• [Record excerpts]
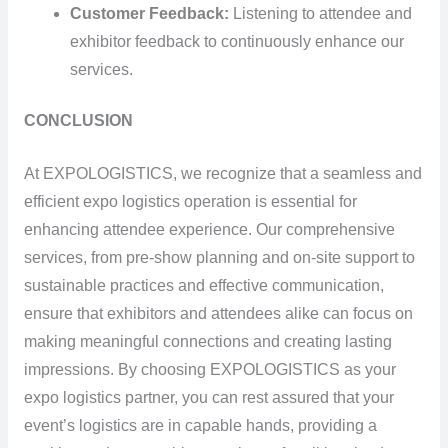
Customer Feedback:
Listening to attendee and
exhibitor feedback to continuously enhance our
services.
CONCLUSION
At EXPOLOGISTICS, we recognize that a seamless and
efficient expo logistics operation is essential for
enhancing attendee experience. Our comprehensive
services, from pre-show planning and on-site support to
sustainable practices and effective communication,
ensure that exhibitors and attendees alike can focus on
making meaningful connections and creating lasting
impressions. By choosing EXPOLOGISTICS as your
expo logistics partner, you can rest assured that your
event’s logistics are in capable hands, providing a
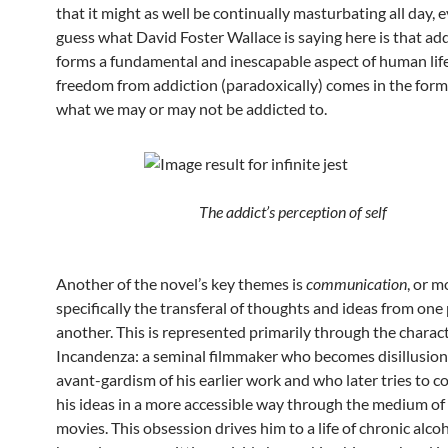
that it might as well be continually masturbating all day, e
guess what David Foster Wallace is saying here is that ad
forms a fundamental and inescapable aspect of human life
freedom from addiction (paradoxically) comes in the form
what we may or may not be addicted to.
The addict’s perception of self
Another of the novel’s key themes is
communication
, or m
specifically the transferal of thoughts and ideas from one
another. This is represented primarily through the charac
Incandenza: a seminal filmmaker who becomes disillusion
avant-gardism of his earlier work and who later tries to
his ideas in a more accessible way through the medium of
movies. This obsession drives him to a life of chronic alc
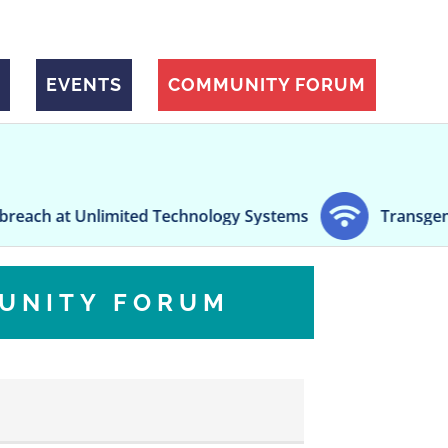
EVENTS
COMMUNITY FORUM
Unlimited Technology Systems
Transgender 'Top Sur
UNITY FORUM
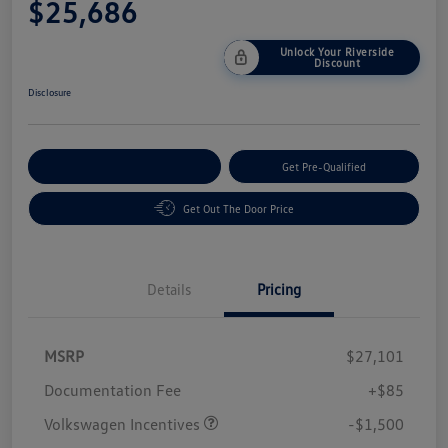
$25,686
Unlock Your Riverside
Discount
Disclosure
Customize Your Payment
Get Pre-Qualified
Get Out The Door Price
Details
Pricing
MSRP
$27,101
Customer Bonus
$1,500
Documentation Fee
+$85
Volkswagen Incentives
-$1,500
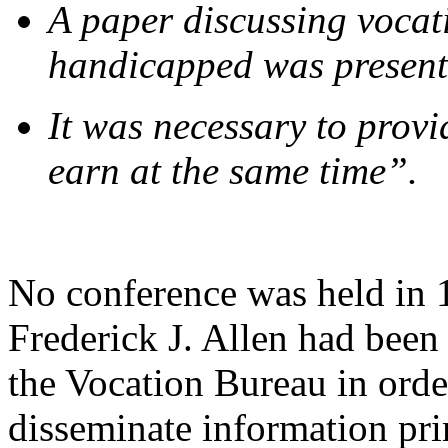
A paper discussing vocat
handicapped was present
It was necessary to provi
earn at the same time”.
No conference was held in 
Frederick J. Allen had been
the Vocation Bureau in order
disseminate information pri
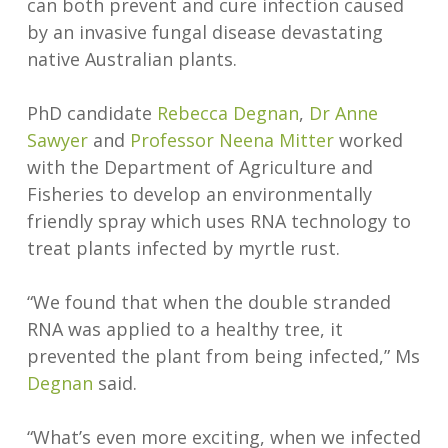
can both prevent and cure infection caused
by an invasive fungal disease devastating
native Australian plants.
PhD candidate
Rebecca Degnan
,
Dr Anne
Sawyer
and
Professor Neena Mitter
worked
with the Department of Agriculture and
Fisheries to develop an environmentally
friendly spray which uses RNA technology to
treat plants infected by myrtle rust.
“We found that when the double stranded
RNA was applied to a healthy tree, it
prevented the plant from being infected,” Ms
Degnan
said.
“What’s even more exciting, when we infected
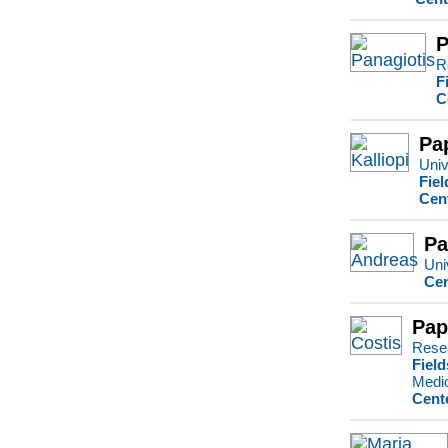
P
R
F
C
Pa
Univ
Fiel
Cen
Pa
Uni
Cen
Pap
Rese
Field
Medi
Cent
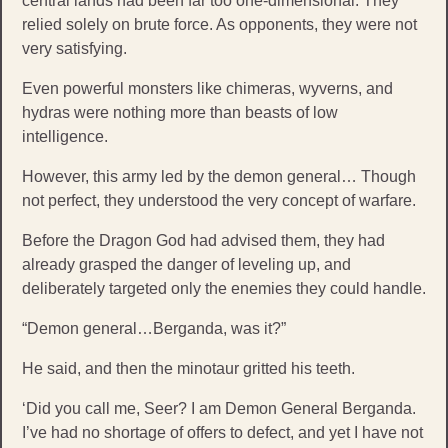
central lands had been far too one-dimensional. They
relied solely on brute force. As opponents, they were not
very satisfying.
Even powerful monsters like chimeras, wyverns, and
hydras were nothing more than beasts of low
intelligence.
However, this army led by the demon general… Though
not perfect, they understood the very concept of warfare.
Before the Dragon God had advised them, they had
already grasped the danger of leveling up, and
deliberately targeted only the enemies they could handle.
“Demon general…Berganda, was it?”
He said, and then the minotaur gritted his teeth.
‘Did you call me, Seer? I am Demon General Berganda.
I’ve had no shortage of offers to defect, and yet I have not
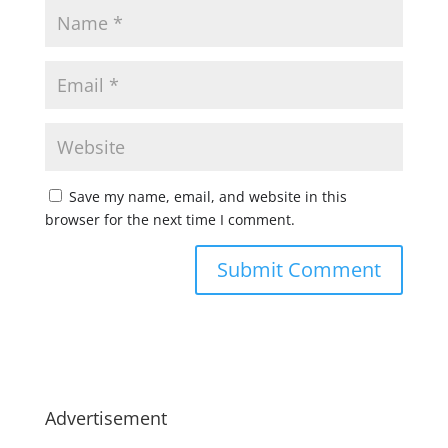
Save my name, email, and website in this
browser for the next time I comment.
Advertisement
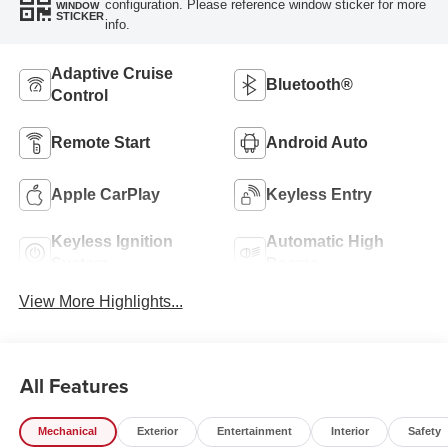
configuration. Please reference window sticker for more
WINDOW
STICKER
info.
Adaptive Cruise
Bluetooth®
Control
Remote Start
Android Auto
Apple CarPlay
Keyless Entry
Keyless Ignition
Automatic High
System
Beams
View More Highlights...
All Features
Mechanical
Exterior
Entertainment
Interior
Safety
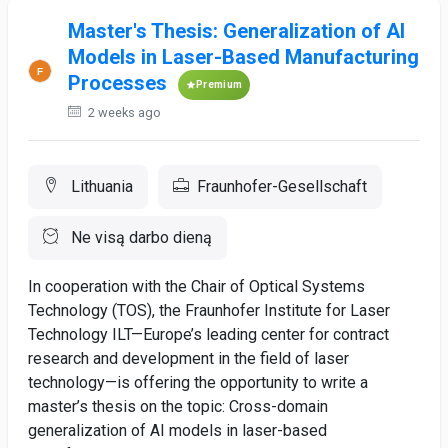
Master's Thesis: Generalization of AI
Models in Laser-Based Manufacturing
Processes
Premium
2 weeks ago
Lithuania
Fraunhofer-Gesellschaft
Ne visą darbo dieną
In cooperation with the Chair of Optical Systems
Technology (TOS), the Fraunhofer Institute for Laser
Technology ILT—Europe’s leading center for contract
research and development in the field of laser
technology—is offering the opportunity to write a
master’s thesis on the topic: Cross-domain
generalization of AI models in laser-based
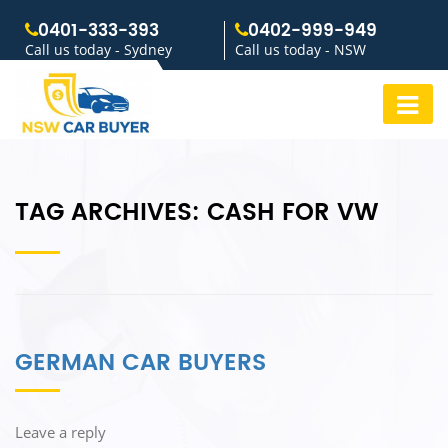
0401-333-393
0402-999-949
Call us today - Sydney
Call us today - NSW
TAG ARCHIVES:
CASH FOR VW
GERMAN CAR BUYERS
Leave a reply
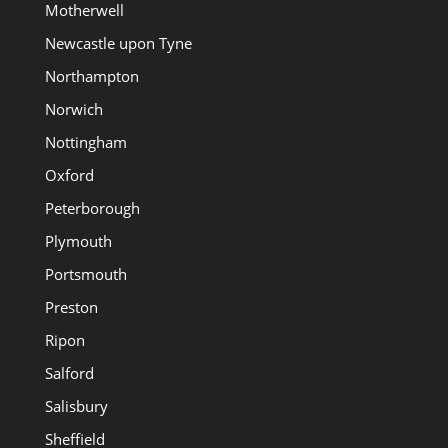
Motherwell
Newcastle upon Tyne
Northampton
Norwich
Nottingham
Oxford
Peterborough
Plymouth
Portsmouth
Preston
Ripon
Salford
Salisbury
Sheffield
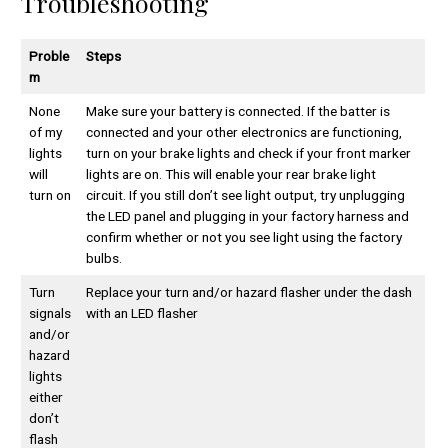
Troubleshooting
Proble
Steps
m
None
Make sure your battery is connected. If the batter is
of my
connected and your other electronics are functioning,
lights
turn on your brake lights and check if your front marker
will
lights are on. This will enable your rear brake light
turn on
circuit. If you still don’t see light output, try unplugging
the LED panel and plugging in your factory harness and
confirm whether or not you see light using the factory
bulbs.
Turn
Replace your turn and/or hazard flasher under the dash
signals
with an LED flasher
and/or
hazard
lights
either
don’t
flash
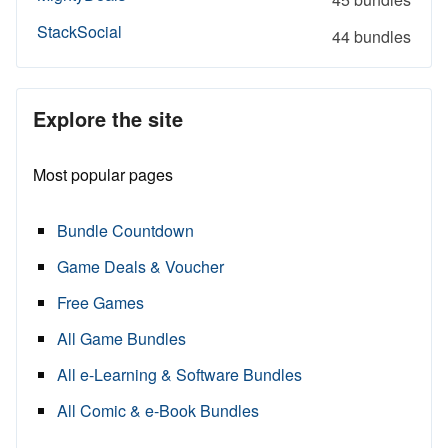
StackSocial
44 bundles
Explore the site
Most popular pages
Bundle Countdown
Game Deals & Voucher
Free Games
All Game Bundles
All e-Learning & Software Bundles
All Comic & e-Book Bundles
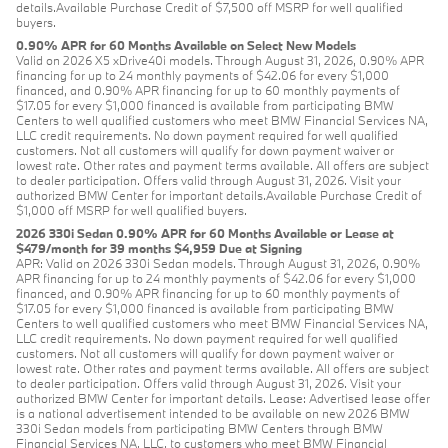
details.Available Purchase Credit of $7,500 off MSRP for well qualified
buyers.
0.90% APR for 60 Months Available on Select New Models
Valid on 2026 X5 xDrive40i models. Through August 31, 2026, 0.90% APR
financing for up to 24 monthly payments of $42.06 for every $1,000
financed, and 0.90% APR financing for up to 60 monthly payments of
$17.05 for every $1,000 financed is available from participating BMW
Centers to well qualified customers who meet BMW Financial Services NA,
LLC credit requirements. No down payment required for well qualified
customers. Not all customers will qualify for down payment waiver or
lowest rate. Other rates and payment terms available. All offers are subject
to dealer participation. Offers valid through August 31, 2026. Visit your
authorized BMW Center for important details.Available Purchase Credit of
$1,000 off MSRP for well qualified buyers.
2026 330i Sedan 0.90% APR for 60 Months Available or Lease at
$479/month for 39 months $4,959 Due at Signing
APR: Valid on 2026 330i Sedan models. Through August 31, 2026, 0.90%
APR financing for up to 24 monthly payments of $42.06 for every $1,000
financed, and 0.90% APR financing for up to 60 monthly payments of
$17.05 for every $1,000 financed is available from participating BMW
Centers to well qualified customers who meet BMW Financial Services NA,
LLC credit requirements. No down payment required for well qualified
customers. Not all customers will qualify for down payment waiver or
lowest rate. Other rates and payment terms available. All offers are subject
to dealer participation. Offers valid through August 31, 2026. Visit your
authorized BMW Center for important details. Lease: Advertised lease offer
is a national advertisement intended to be available on new 2026 BMW
330i Sedan models from participating BMW Centers through BMW
Financial Services NA, LLC, to customers who meet BMW Financial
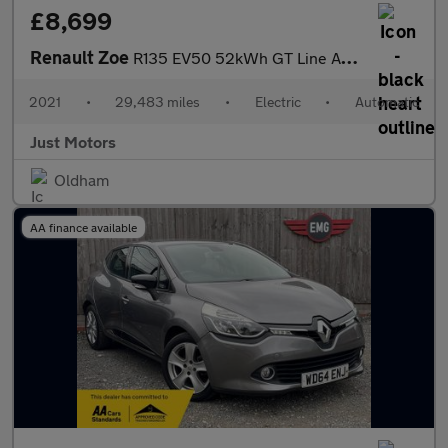
£8,699
Renault Zoe
R135 EV50 52kWh GT Line Auto 5dr (Rapid Charge)
2021
•
29,483 miles
•
Electric
•
Automatic
Just Motors
Oldham
AA finance available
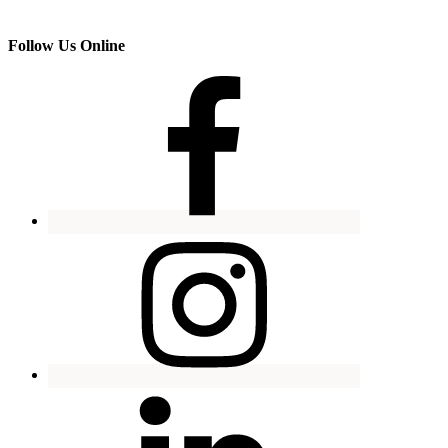
Follow Us Online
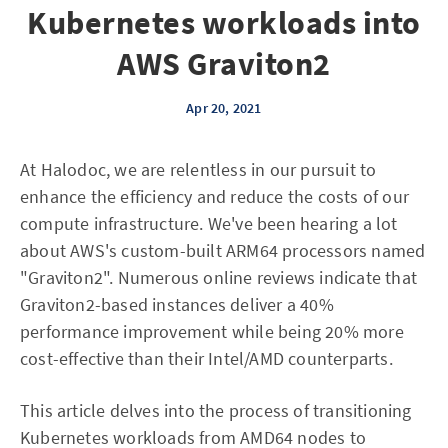
Kubernetes workloads into
AWS Graviton2
Apr 20, 2021
At Halodoc, we are relentless in our pursuit to
enhance the efficiency and reduce the costs of our
compute infrastructure. We've been hearing a lot
about AWS's custom-built ARM64 processors named
"Graviton2". Numerous online reviews indicate that
Graviton2-based instances deliver a 40%
performance improvement while being 20% more
cost-effective than their Intel/AMD counterparts.
This article delves into the process of transitioning
Kubernetes workloads from AMD64 nodes to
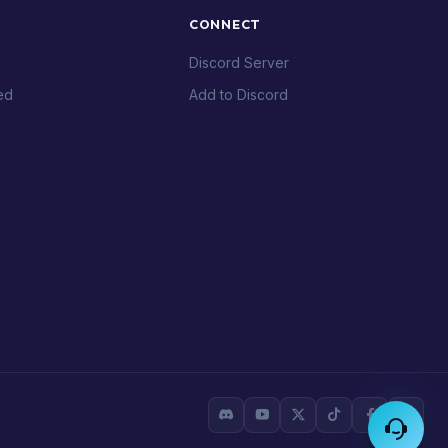
CONNECT
Discord Server
ed
Add to Discord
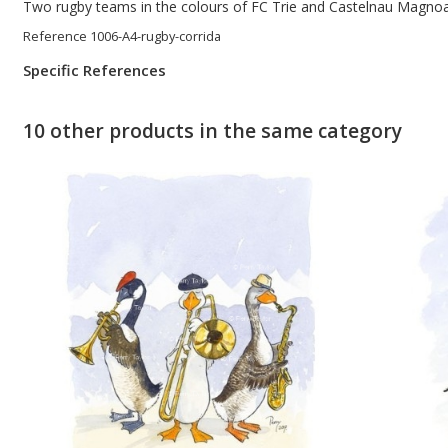
Two rugby teams in the colours of FC Trie and Castelnau Magnoac
Reference
1006-A4-rugby-corrida
Specific References
10 other products in the same category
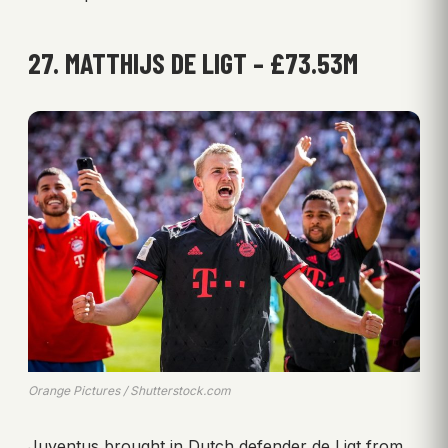
27. MATTHIJS DE LIGT – £73.53M
Orange Pictures / Shutterstock.com
Juventus brought in Dutch defender de Ligt from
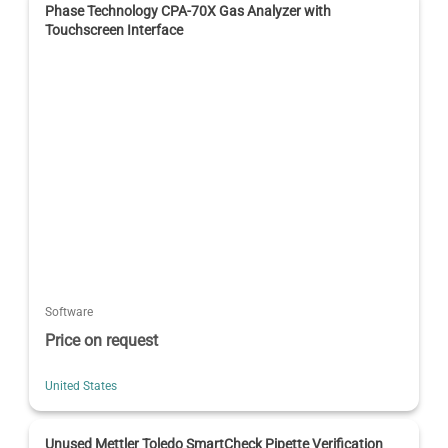
Phase Technology CPA-70X Gas Analyzer with
Touchscreen Interface
Software
Price on request
United States
Unused Mettler Toledo SmartCheck Pipette Verification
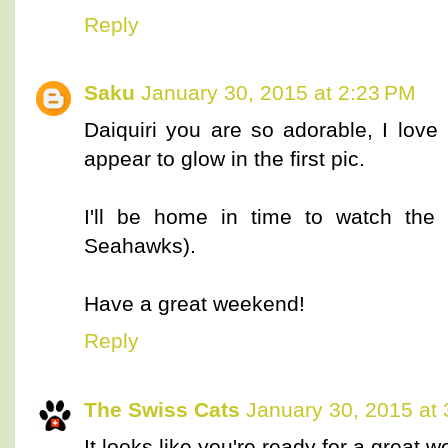
Reply
Saku
January 30, 2015 at 2:23 PM
Daiquiri you are so adorable, I lov
appear to glow in the first pic.
I'll be home in time to watch the
Seahawks).
Have a great weekend!
Reply
The Swiss Cats
January 30, 2015 at
It looks like you're ready for a great 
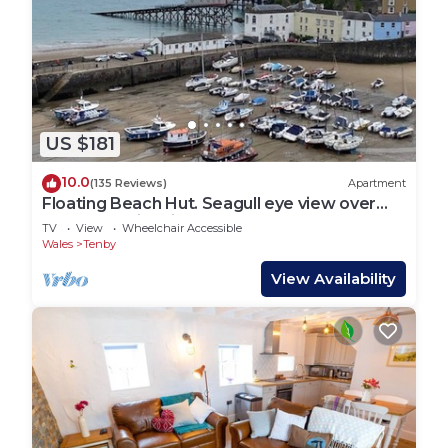
US $181
10.0
(135 Reviews)
Apartment
Floating Beach Hut. Seagull eye view over
the famous iconic Tenby harbour.
TV
View
Wheelchair Accessible
Wales
Tenby
View Availability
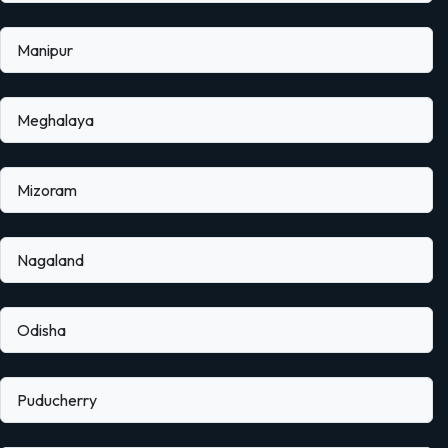
Manipur
Meghalaya
Mizoram
Nagaland
Odisha
Puducherry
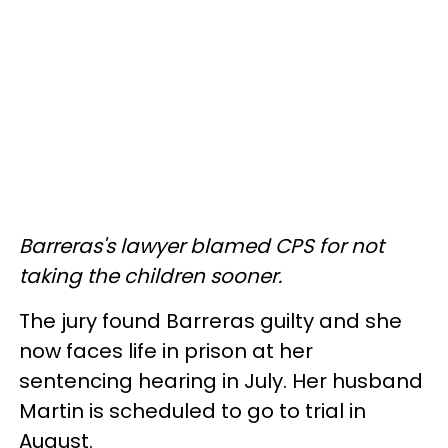
Barreras's lawyer blamed CPS for not
taking the children sooner.
The jury found Barreras guilty and she
now faces life in prison at her
sentencing hearing in July. Her husband
Martin is scheduled to go to trial in
August.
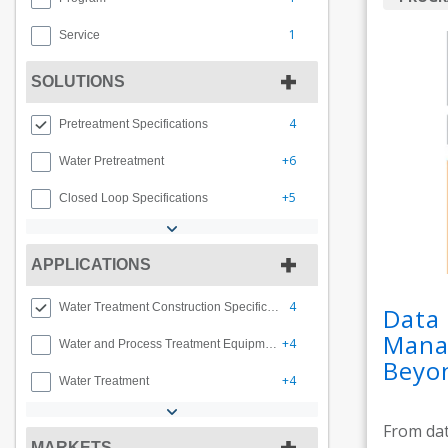
1
Service
SOLUTIONS
4
Pretreatment Specifications
+6
Water Pretreatment
+5
Closed Loop Specifications
APPLICATIONS
4
Water Treatment Construction Specifications
Data 
Manag
+4
Water and Process Treatment Equipment
Beyo
+4
Water Treatment
From dat
MARKETS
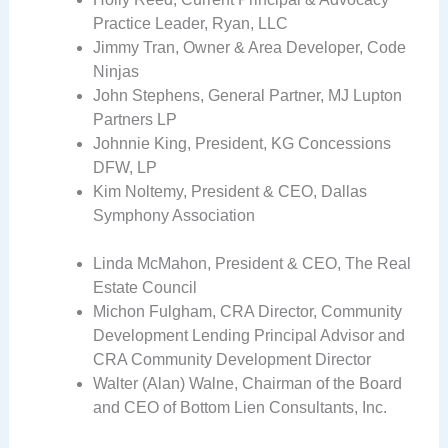
Practice Leader, Ryan, LLC
Jimmy Tran, Owner & Area Developer, Code
Ninjas
John Stephens, General Partner, MJ Lupton
Partners LP
Johnnie King, President, KG Concessions
DFW, LP
Kim Noltemy, President & CEO, Dallas
Symphony Association
Linda McMahon, President & CEO, The Real
Estate Council
Michon Fulgham, CRA Director, Community
Development Lending Principal Advisor and
CRA Community Development Director
Walter (Alan) Walne, Chairman of the Board
and CEO of Bottom Lien Consultants, Inc.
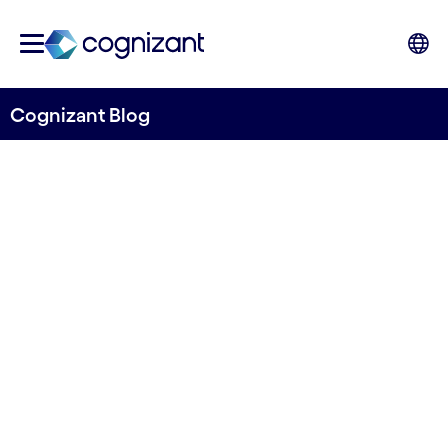
Cognizant Blog
What will gen AI do for the
world of insurance claims?
Written by Wayne Grice, Senior Manager, UK&I
Insurance, Cognizant
17th October 2023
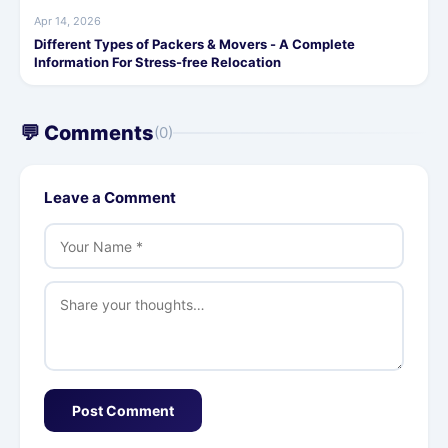
Apr 14, 2026
Different Types of Packers & Movers - A Complete
Information For Stress-free Relocation
💬 Comments
(0)
Leave a Comment
Post Comment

• [Work to be completed] Reproduce verbatim the lines in the rows above, from the line containing "Practice Leader, Ryan, LLC" through the line containing "17th October 2023", both included. Leave out the picture markers.

• [Expected output]
Practice Leader, Ryan, LLC
Jimmy Tran, Owner & Area Developer, Code
Ninjas
John Stephens, General Partner, MJ Lupton
Partners LP
Johnnie King, President, KG Concessions
DFW, LP
Kim Noltemy, President & CEO, Dallas
Symphony Association
Linda McMahon, President & CEO, The Real
Estate Council
Michon Fulgham, CRA Director, Community
Development Lending Principal Advisor and
CRA Community Development Director
Walter (Alan) Walne, Chairman of the Board
and CEO of Bottom Lien Consultants, Inc.
Cognizant Blog
What will gen AI do for the
world of insurance claims?
Written by Wayne Grice, Senior Manager, UK&I
Insurance, Cognizant
17th October 2023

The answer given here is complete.